__PASSAGE SHOWN__
┄┄┄┄┄┄┄┄┄┄┄┄┄┄┄┄┄┄┄┄

"WebSocket connection failure" When loading csv for hours

I used the following command on neo4j desktop, my csv file has approximately 220000 records and the process take really long and never finish

:auto USING PERIODIC COMMIT 
LOAD CSV WITH HEADERS from "file:///file_name.csv" AS line
WITH line.vin AS carid, line.start_time AS st, line.end_time AS et, line.event as event, line.sub_id as sid
Merge (c:Car {carID: carid})
Merge (e:Event {eventType: event, start_time:st, end_time:et, probe_id:sid})
Create (c)-[:takePlace]->(e)

After few hours, this error message shows up

Any ideas about this?
Thanks in advance
Oli

Hello @oli :slight_smile:

I think it's because your query is too long.

First, you should create UNIQUE CONSTRAINTS on nodes:

CREATE INDEX index_car_id IF NOT EXISTS FOR (n:Car) ON (n.carID)
CREATE INDEX index_event_id IF NOT EXISTS FOR (n:Event) ON (n.probe_id)

Then, you load Car nodes:

:auto USING PERIODIC COMMIT 
LOAD CSV WITH HEADERS FROM "file:///file_name.csv" AS line
WITH DISTINCT line.vin AS carid
MERGE (c:Car {carID: carid})

┄┄┄┄┄┄┄┄┄┄┄┄┄┄┄┄┄┄┄┄

__SET PROBLEM 1__
List every line in the entries below that contains the string "depth".

Records from a collection:
┄┄┄┄┄┄┄┄┄┄┄┄┄┄┄┄┄┄┄┄

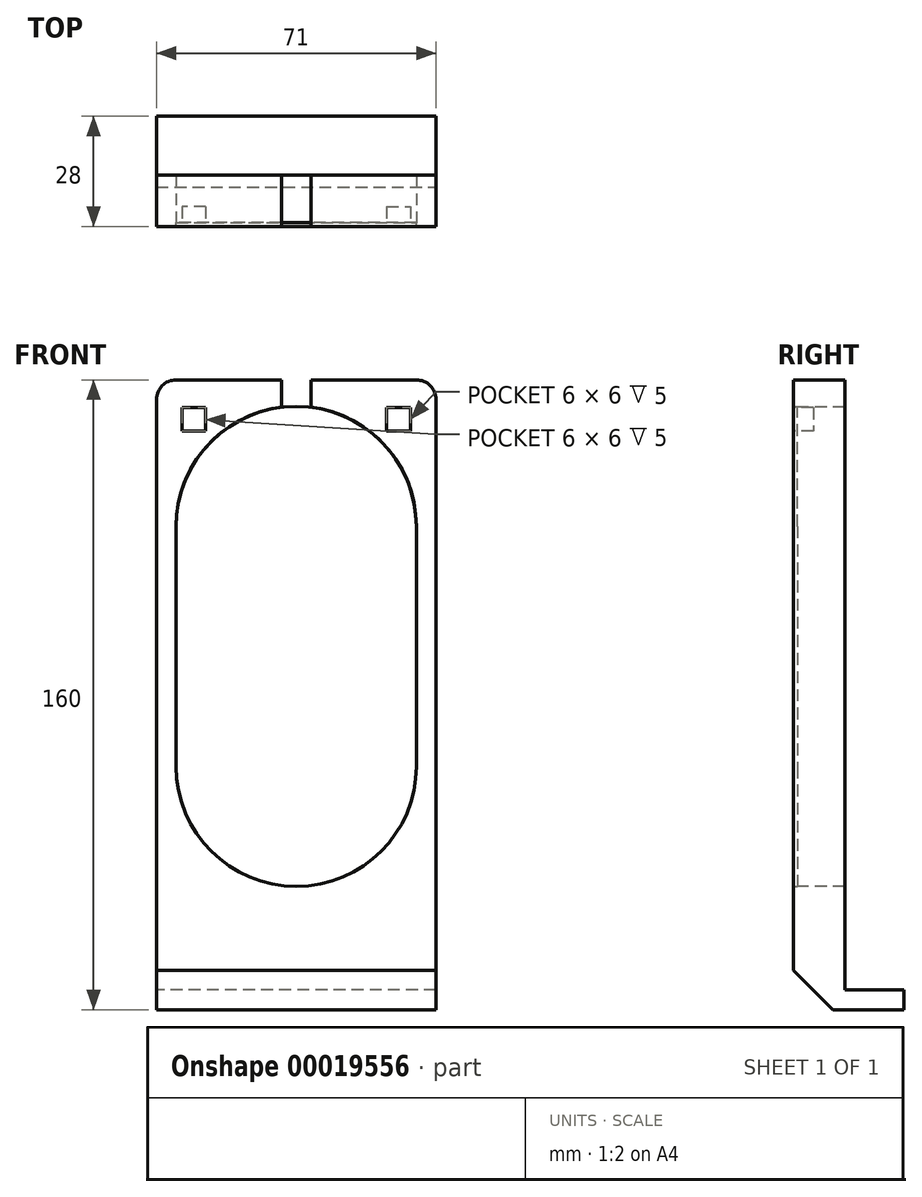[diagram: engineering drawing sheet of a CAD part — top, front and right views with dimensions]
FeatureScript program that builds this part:
annotation { "Feature Type Name" : "Feature", "Feature Type Description" : "" }
export const myFeature = defineFeature(function(context is Context, id is Id, definition is map)
    precondition{}
    {
        {
            var Q0;
            Q0=qCreatedBy(makeId("Front.planeOp"),FACE);
            var sketch = newSketch(context, id + "F0", { "sketchPlane" : qUnion([Q0])});
            skArc(sketch, "E0", {"start": v(30.5, 38.8) * mm, "mid": v(0, 69.3) * mm, "end": v(-30.5, 38.8) * mm});
            skArc(sketch, "E1", {"start": v(-30.5, -22.2) * mm, "mid": v(0, -52.7) * mm, "end": v(30.5, -22.2) * mm});
            skLineSegment(sketch, "E2", {"start": v(-30.5, 38.8) * mm, "end": v(-30.5, -22.2) * mm});
            skLineSegment(sketch, "E3", {"start": v(30.5, 38.8) * mm, "end": v(30.5, -22.2) * mm});
            skSolve(sketch);
        }
        {
            var Q0;
            Q0=makeQuery(id+"F0.imprint","IMPRINT",FACE,{"disambiguationData":[TD([[makeQuery(id+"F0.imprint","IMPRINT",EDGE,{"derivedFrom":sQuery(id+"F0.wireOp",EDGE,"E0")}),1.0]])]});
            extrude(context, id + "F1", {"entities" : qUnion([Q0]), "depth" : 1 * mm});
        }
        {
            var Q0;
            Q0=makeQuery(id+"F1.opExtrude","CAP_FACE",FACE,{"disambiguationData":[OSD([sQuery(id+"F0.wireOp",EDGE,"E0"),sQuery(id+"F0.wireOp",EDGE,"E1"),sQuery(id+"F0.wireOp",EDGE,"E2"),sQuery(id+"F0.wireOp",EDGE,"E3")])],"isStart":false});
            var sketch = newSketch(context, id + "F2", { "sketchPlane" : qUnion([Q0])});
            skLineSegment(sketch, "E4.1", {"start": v(35.5, 40.5) * mm, "end": v(35.5, -20.5) * mm});
            skLineSegment(sketch, "E4.3", {"start": v(-35.5, 40.5) * mm, "end": v(-35.5, -20.5) * mm});
            skArc(sketch, "E5", {"start": v(30.5, 38.8) * mm, "mid": v(22.85, 58.99) * mm, "end": v(3.75, 69.06) * mm});
            skArc(sketch, "E6", {"start": v(-30.5, -22.2) * mm, "mid": v(0, -52.7) * mm, "end": v(30.5, -22.2) * mm});
            skLineSegment(sketch, "E7", {"start": v(-30.5, -22.2) * mm, "end": v(-30.5, 38.8) * mm});
            skLineSegment(sketch, "E8", {"start": v(30.5, 38.8) * mm, "end": v(30.5, -22.2) * mm});
            skLineSegment(sketch, "E9", {"start": v(-3.75, 76) * mm, "end": v(-3.75, 69.06) * mm});
            skLineSegment(sketch, "E10", {"start": v(3.75, 76) * mm, "end": v(3.75, 69.06) * mm});
            skLineSegment(sketch, "E11", {"start": v(0, 76) * mm, "end": v(0, 38.8) * mm, "construction": true});
            skArc(sketch, "E12.trimOffspring", {"start": v(-3.75, 69.06) * mm, "mid": v(-22.85, 58.99) * mm, "end": v(-30.5, 38.8) * mm});
            skLineSegment(sketch, "E13", {"start": v(-30.5, 76) * mm, "end": v(-3.75, 76) * mm});
            skLineSegment(sketch, "E14", {"start": v(-35.5, 71) * mm, "end": v(-35.5, 40.5) * mm});
            skLineSegment(sketch, "E15", {"start": v(3.75, 76) * mm, "end": v(30.5, 76) * mm});
            skLineSegment(sketch, "E16", {"start": v(35.5, 71) * mm, "end": v(35.5, 40.5) * mm});
            skLineSegment(sketch, "E17", {"start": v(0, -79) * mm, "end": v(47.95, -79) * mm, "construction": true});
            skLineSegment(sketch, "E18", {"start": v(-35.5, -20.5) * mm, "end": v(-35.5, -79) * mm});
            skLineSegment(sketch, "E19", {"start": v(-35.5, -79) * mm, "end": v(-35.5, -84) * mm});
            skLineSegment(sketch, "E20", {"start": v(35.5, -20.5) * mm, "end": v(35.5, -79) * mm});
            skLineSegment(sketch, "E21", {"start": v(35.5, -79) * mm, "end": v(35.5, -84) * mm});
            skLineSegment(sketch, "E22", {"start": v(35.5, -84) * mm, "end": v(-35.5, -84) * mm});
            skPoint(sketch, "E23.visualSharp", {"position": v(35.5, 76) * mm});
            skArc(sketch, "E23.filletArc", {"start": v(35.5, 71) * mm, "mid": v(34.04, 74.54) * mm, "end": v(30.5, 76) * mm});
            skPoint(sketch, "E24.visualSharp", {"position": v(-35.5, 76) * mm});
            skArc(sketch, "E24.filletArc", {"start": v(-30.5, 76) * mm, "mid": v(-34.04, 74.54) * mm, "end": v(-35.5, 71) * mm});
            skSolve(sketch);
        }
        {
            var Q0;
            Q0 = qSketchRegion(id + "F2", true);
            extrude(context, id + "F3", {"entities" : qUnion([Q0]), "oppositeDirection" : true, "depth" : 13 * mm});
        }
        {
            var Q0;
            Q0=makeQuery(id+"F3.opExtrude","CAP_FACE",FACE,{"disambiguationData":[OSD([sQuery(id+"F2.wireOp",EDGE,"E4.1"),sQuery(id+"F2.wireOp",EDGE,"E4.3"),sQuery(id+"F2.wireOp",EDGE,"E5"),sQuery(id+"F2.wireOp",EDGE,"E6"),sQuery(id+"F2.wireOp",EDGE,"E7"),sQuery(id+"F2.wireOp",EDGE,"E8"),sQuery(id+"F2.wireOp",EDGE,"E9"),sQuery(id+"F2.wireOp",EDGE,"E10"),sQuery(id+"F2.wireOp",EDGE,"E12.trimOffspring"),sQuery(id+"F2.wireOp",EDGE,"E13"),sQuery(id+"F2.wireOp",EDGE,"E14"),sQuery(id+"F2.wireOp",EDGE,"E15"),sQuery(id+"F2.wireOp",EDGE,"E16"),sQuery(id+"F2.wireOp",EDGE,"E18"),sQuery(id+"F2.wireOp",EDGE,"E19"),sQuery(id+"F2.wireOp",EDGE,"E20"),sQuery(id+"F2.wireOp",EDGE,"E21"),sQuery(id+"F2.wireOp",EDGE,"E22")])],"isStart":false});
            var sketch = newSketch(context, id + "F4", { "sketchPlane" : qUnion([Q0])});
            skLineSegment(sketch, "E25.bottom", {"start": v(-35.5, -84) * mm, "end": v(35.5, -84) * mm});
            skLineSegment(sketch, "E25.top", {"start": v(-35.5, -79) * mm, "end": v(35.5, -79) * mm});
            skLineSegment(sketch, "E25.left", {"start": v(35.5, -84) * mm, "end": v(35.5, -79) * mm});
            skLineSegment(sketch, "E25.right", {"start": v(-35.5, -84) * mm, "end": v(-35.5, -79) * mm});
            skSolve(sketch);
        }
        {
            var Q0;
            Q0 = qSketchRegion(id + "F4", true);
            extrude(context, id + "F5", {"entities" : qUnion([Q0]), "operationType" : NewBodyOperationType.ADD, "depth" : 15 * mm});
        }
        {
            var Q0;
            Q0=makeQuery(id+"F3.opExtrude","CAP_FACE",FACE,{"disambiguationData":[OSD([sQuery(id+"F2.wireOp",EDGE,"E4.1"),sQuery(id+"F2.wireOp",EDGE,"E4.3"),sQuery(id+"F2.wireOp",EDGE,"E5"),sQuery(id+"F2.wireOp",EDGE,"E6"),sQuery(id+"F2.wireOp",EDGE,"E7"),sQuery(id+"F2.wireOp",EDGE,"E8"),sQuery(id+"F2.wireOp",EDGE,"E9"),sQuery(id+"F2.wireOp",EDGE,"E10"),sQuery(id+"F2.wireOp",EDGE,"E12.trimOffspring"),sQuery(id+"F2.wireOp",EDGE,"E13"),sQuery(id+"F2.wireOp",EDGE,"E14"),sQuery(id+"F2.wireOp",EDGE,"E15"),sQuery(id+"F2.wireOp",EDGE,"E16"),sQuery(id+"F2.wireOp",EDGE,"E18"),sQuery(id+"F2.wireOp",EDGE,"E19"),sQuery(id+"F2.wireOp",EDGE,"E20"),sQuery(id+"F2.wireOp",EDGE,"E21"),sQuery(id+"F2.wireOp",EDGE,"E22")])],"isStart":true});
            var sketch = newSketch(context, id + "F6", { "sketchPlane" : qUnion([Q0])});
            skLineSegment(sketch, "E26.rect.bottom", {"start": v(-23, 69) * mm, "end": v(-29, 69) * mm});
            skLineSegment(sketch, "E26.rect.top", {"start": v(-23, 63) * mm, "end": v(-29, 63) * mm});
            skLineSegment(sketch, "E26.rect.left", {"start": v(-23, 69) * mm, "end": v(-23, 63) * mm});
            skLineSegment(sketch, "E26.rect.right", {"start": v(-29, 69) * mm, "end": v(-29, 63) * mm});
            skPoint(sketch, "E26.rect.middle", {"position": v(-26, 66) * mm});
            skLineSegment(sketch, "E27.rect.bottom", {"start": v(23, 69) * mm, "end": v(29, 69) * mm});
            skLineSegment(sketch, "E27.rect.top", {"start": v(23, 63) * mm, "end": v(29, 63) * mm});
            skLineSegment(sketch, "E27.rect.left", {"start": v(23, 69) * mm, "end": v(23, 63) * mm});
            skLineSegment(sketch, "E27.rect.right", {"start": v(29, 69) * mm, "end": v(29, 63) * mm});
            skPoint(sketch, "E27.rect.middle", {"position": v(26, 66) * mm});
            skLineSegment(sketch, "E28", {"start": v(0, 68.28) * mm, "end": v(0, 53.4) * mm, "construction": true});
            skSolve(sketch);
        }
        {
            var Q0;
            Q0 = qSketchRegion(id + "F6", true);
            extrude(context, id + "F7", {"entities" : qUnion([Q0]), "operationType" : NewBodyOperationType.REMOVE, "oppositeDirection" : true, "depth" : 5 * mm});
        }
        {
            var Q0;
            Q0=makeQuery(id+"F5.boolean.opBoolean","MERGE",FACE,{"derivedFrom":[makeQuery(id+"F3.opExtrude","SWEPT_FACE",FACE,{"disambiguationData":[OSD([sQuery(id+"F2.wireOp",EDGE,"E4.1"),sQuery(id+"F2.wireOp",EDGE,"E16"),sQuery(id+"F2.wireOp",EDGE,"E20"),sQuery(id+"F2.wireOp",EDGE,"E21")])]}),makeQuery(id+"F5.opExtrude","SWEPT_FACE",FACE,{"disambiguationData":[OSD([sQuery(id+"F4.wireOp",EDGE,"E25.right")])]})]});
            var sketch = newSketch(context, id + "F8", { "sketchPlane" : qUnion([Q0])});
            skLineSegment(sketch, "E29", {"start": v(-1, -74) * mm, "end": v(9, -84) * mm});
            skLineSegment(sketch, "E30", {"start": v(9, -84) * mm, "end": v(-1, -84) * mm});
            skLineSegment(sketch, "E31", {"start": v(-1, -84) * mm, "end": v(-1, -74) * mm});
            skSolve(sketch);
        }
        {
            var Q0;
            Q0 = qSketchRegion(id + "F8", true);
            extrude(context, id + "F9", {"entities" : qUnion([Q0]), "operationType" : NewBodyOperationType.REMOVE, "endBound" : BoundingType.THROUGH_ALL, "oppositeDirection" : true, "depth" : 25 * mm, "offsetDistance" : 25 * mm});
        }
    });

┄┄┄┄┄┄┄┄┄┄┄┄┄┄┄┄┄┄┄┄

__SET PROBLEM 2__
According to the forum thread, roughly how many records are in the CSV file being loaded?

__FULL RESPONSE 1__
            extrude(context, id + "F1", {"entities" : qUnion([Q0]), "depth" : 1 * mm});
            extrude(context, id + "F3", {"entities" : qUnion([Q0]), "oppositeDirection" : true, "depth" : 13 * mm});
            extrude(context, id + "F5", {"entities" : qUnion([Q0]), "operationType" : NewBodyOperationType.ADD, "depth" : 15 * mm});
            extrude(context, id + "F7", {"entities" : qUnion([Q0]), "operationType" : NewBodyOperationType.REMOVE, "oppositeDirection" : true, "depth" : 5 * mm});
            extrude(context, id + "F9", {"entities" : qUnion([Q0]), "operationType" : NewBodyOperationType.REMOVE, "endBound" : BoundingType.THROUGH_ALL, "oppositeDirection" : true, "depth" : 25 * mm, "offsetDistance" : 25 * mm});

__FULL RESPONSE 2__
Approximately 220000 records.